##### Extracted information

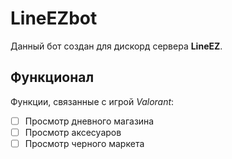 # LineEZbot
Данный бот создан для дискорд сервера **LineEZ**. 
## Функционал
Функции, связанные с игрой *Valorant*:
- [ ] Просмотр дневного магазина 
- [ ] Просмотр аксесуаров 
- [ ] Просмотр черного маркета 
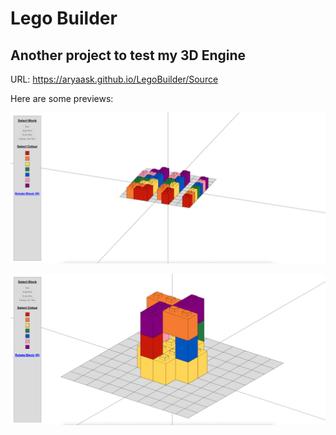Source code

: # Lego Builder

## Another project to test my 3D Engine

URL: https://aryaask.github.io/LegoBuilder/Source

Here are some previews:

![Preview 1](Previews/Preview1.png?raw=true)

![Preview 2](Previews/Preview2.png?raw=true)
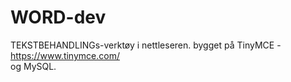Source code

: # WORD-dev


TEKSTBEHANDLINGs-verktøy i nettleseren. bygget på TinyMCE - https://www.tinymce.com/  
        og MySQL.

##########

Repeat word for word the lines beginning at the one with "Here are some" and ending at the final line of the records above, both included, and no others. Leave the pictures out.

Here are some previews:

![Preview 1](Previews/Preview1.png?raw=true)

![Preview 2](Previews/Preview2.png?raw=true)
Source code

: # WORD-dev


TEKSTBEHANDLINGs-verktøy i nettleseren. bygget på TinyMCE - https://www.tinymce.com/  
        og MySQL.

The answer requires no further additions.